As documented in a recent post on Eater Boston, some local character going by the name of Kyle Melrose has been emailing local professional restaurant critics and editors to talk trash about certain restaurateurs around Boston, and apparently has been doing so for years. I got my first email from Mr. Melrose a couple of months ago:
"From: Kyle Melrose, bostonwriter2010@gmail.com
Only becuase [sic] I like you and what you are doing, you should know I overheard Joe Casanelli [sic], the owner of Posto and Painted Burro really bashing you BIG TIME and very publically [sic]. Was not cool. KM"
I quickly replied: "Kyle -- Thanks for the tip! Seems kind of ungrateful, as I've said very nice things about Posto. But it's to be expected: not everyone is going to love you when your job is trying to paint an unbiased picture of restaurants on behalf of consumers."

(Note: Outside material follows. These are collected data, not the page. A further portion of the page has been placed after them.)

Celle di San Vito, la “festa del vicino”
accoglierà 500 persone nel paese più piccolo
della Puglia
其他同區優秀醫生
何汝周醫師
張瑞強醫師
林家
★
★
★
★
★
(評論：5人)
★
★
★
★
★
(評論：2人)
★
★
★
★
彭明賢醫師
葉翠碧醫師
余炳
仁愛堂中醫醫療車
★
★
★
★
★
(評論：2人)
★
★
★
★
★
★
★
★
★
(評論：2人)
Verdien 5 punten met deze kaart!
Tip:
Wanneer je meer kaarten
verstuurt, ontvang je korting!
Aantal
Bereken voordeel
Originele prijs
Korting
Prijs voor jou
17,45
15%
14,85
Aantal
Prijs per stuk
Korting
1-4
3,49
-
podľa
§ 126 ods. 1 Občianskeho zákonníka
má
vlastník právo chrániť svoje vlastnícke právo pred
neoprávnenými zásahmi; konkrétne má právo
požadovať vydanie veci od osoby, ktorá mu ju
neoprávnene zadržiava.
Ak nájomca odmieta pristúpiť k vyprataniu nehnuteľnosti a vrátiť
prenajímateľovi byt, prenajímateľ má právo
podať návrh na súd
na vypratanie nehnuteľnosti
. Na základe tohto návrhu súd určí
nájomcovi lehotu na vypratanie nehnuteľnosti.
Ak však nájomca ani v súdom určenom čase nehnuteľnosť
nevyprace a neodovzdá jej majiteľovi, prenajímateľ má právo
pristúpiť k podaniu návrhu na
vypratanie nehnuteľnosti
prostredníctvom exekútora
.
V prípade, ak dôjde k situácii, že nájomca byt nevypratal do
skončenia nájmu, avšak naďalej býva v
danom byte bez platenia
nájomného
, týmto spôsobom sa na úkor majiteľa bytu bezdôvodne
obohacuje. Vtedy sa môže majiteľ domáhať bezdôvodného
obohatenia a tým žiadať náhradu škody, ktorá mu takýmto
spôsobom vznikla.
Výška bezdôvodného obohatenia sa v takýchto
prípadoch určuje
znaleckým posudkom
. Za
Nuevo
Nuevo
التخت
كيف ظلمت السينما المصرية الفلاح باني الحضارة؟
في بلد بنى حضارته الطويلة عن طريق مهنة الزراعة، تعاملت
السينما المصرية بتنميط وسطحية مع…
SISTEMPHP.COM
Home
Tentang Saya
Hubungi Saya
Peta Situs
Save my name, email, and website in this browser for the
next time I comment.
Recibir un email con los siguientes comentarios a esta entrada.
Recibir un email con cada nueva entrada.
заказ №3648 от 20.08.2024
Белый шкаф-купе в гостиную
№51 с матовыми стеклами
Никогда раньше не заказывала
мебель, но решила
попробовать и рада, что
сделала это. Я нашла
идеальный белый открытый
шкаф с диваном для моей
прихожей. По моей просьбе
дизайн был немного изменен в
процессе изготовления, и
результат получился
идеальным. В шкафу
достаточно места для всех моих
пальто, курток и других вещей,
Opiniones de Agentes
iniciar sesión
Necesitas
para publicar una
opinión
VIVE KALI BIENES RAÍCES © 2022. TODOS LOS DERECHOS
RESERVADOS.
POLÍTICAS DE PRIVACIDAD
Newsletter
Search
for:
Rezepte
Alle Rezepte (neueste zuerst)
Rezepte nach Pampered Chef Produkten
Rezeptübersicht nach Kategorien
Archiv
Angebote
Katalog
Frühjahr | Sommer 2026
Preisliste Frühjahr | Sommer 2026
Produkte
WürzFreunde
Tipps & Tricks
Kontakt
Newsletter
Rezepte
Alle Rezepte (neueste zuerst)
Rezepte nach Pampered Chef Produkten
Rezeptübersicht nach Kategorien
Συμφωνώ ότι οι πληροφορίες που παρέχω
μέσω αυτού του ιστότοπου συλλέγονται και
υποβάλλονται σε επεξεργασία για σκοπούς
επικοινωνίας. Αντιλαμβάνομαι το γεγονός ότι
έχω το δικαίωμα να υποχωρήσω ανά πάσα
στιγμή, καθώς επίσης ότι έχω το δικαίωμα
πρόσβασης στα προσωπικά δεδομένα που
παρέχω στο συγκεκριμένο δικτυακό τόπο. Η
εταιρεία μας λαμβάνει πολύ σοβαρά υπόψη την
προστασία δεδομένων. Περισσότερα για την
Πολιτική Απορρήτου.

At first, I took the message at face value, having initially confused “Kyle Melrose” with another Kyle I know casually. Also, it’s easy to believe a restaurateur might be cursing a professional restaurant critic: maybe I had reviewed their place harshly, or hadn’t reviewed it yet (which is the case with Pizzeria Posto and The Painted Burro), or perhaps dissed a previous employer. (For instance, Cassinelli once worked at Stella and Mistral, two venues I’ve occasionally criticized.) As a reviewer, you strive to be fair, honest, thorough and accurate. Earning the enmity of some industry folks is just part of the job.
Then I had an email exchange with Cassinelli’s public relations people at 451 Marketing in which I recounted the Melrose story, which they protested wasn’t true. That got my antennae up, and when Aaron Kagan at Eater Boston mentioned getting a similar email, I decided to poll a few other professional critics and food website editors in Boston. Sure enough, one prominent local reviewer also got a “Joe bad-mouthed you” email from Melrose. Another responded, “That guy? Haven’t heard from him since 2010 -- he was bad-mouthing MET Back Bay then -- but he’s supposedly a local PR guy who trashes competitors and their clients.” The jig was up: I was actually late to the party in recognizing this Kyle Melrose as a fraud.
Most of the time, I have fairly sensitive radar for this kind of “negative shilling”, a slam from a bogus source. It's inevitably someone with an ax to grind: a competitor (like the Harvard Square pub owner who is notorious for posting one-star Yelp reviews against his neighbors), a disgruntled former employee, an ex-paramour. And as I said to The Painted Burro's PR people, I wouldn't let a hostile owner affect my impartial assessment of the restaurant; his or her opinion of me is irrelevant to whether my readers might enjoy the place. But until this incident, I hadn’t considered that such a story might be the invention of a rogue PR person trying to prejudice my perceptions. I routinely work with PR professionals in my day job outside of the restaurant industry, and have never seen this shady tactic used there.
Judging from Melrose's targets, I have a pretty good idea of who he is, though I haven't any proof. Further, many of the industry folks I've talked to about Melrose, both on the restaurant and PR side, suspect the same culprit, though nobody will go on the record about it. Any way you slice it, it's sleazy, unethical, possibly criminal behavior. At the very least, it would be extremely damaging to the reputation and business of any PR firm proven to be engaging in it. What restaurant would ever hire an agency that was known to slander its former clients?
To be fair, some anonymous sources turn out to be reliable: a self-described insider's predictions that Kingfish Hall was closing imminently proved to be true, despite the adamant denials of Todd English’s PR team. But thanks to Mr. Melrose, I’ll be a bit warier of anonymous tipsters with bad news from now on, wondering if in fact the source might be an ethically-challenged PR agency that is bitter about being dumped and not above some lowdown backstabbing. When it comes to anonymous bile, whether spewed on Yelp or poured into your Gmail inbox, caveat emptor.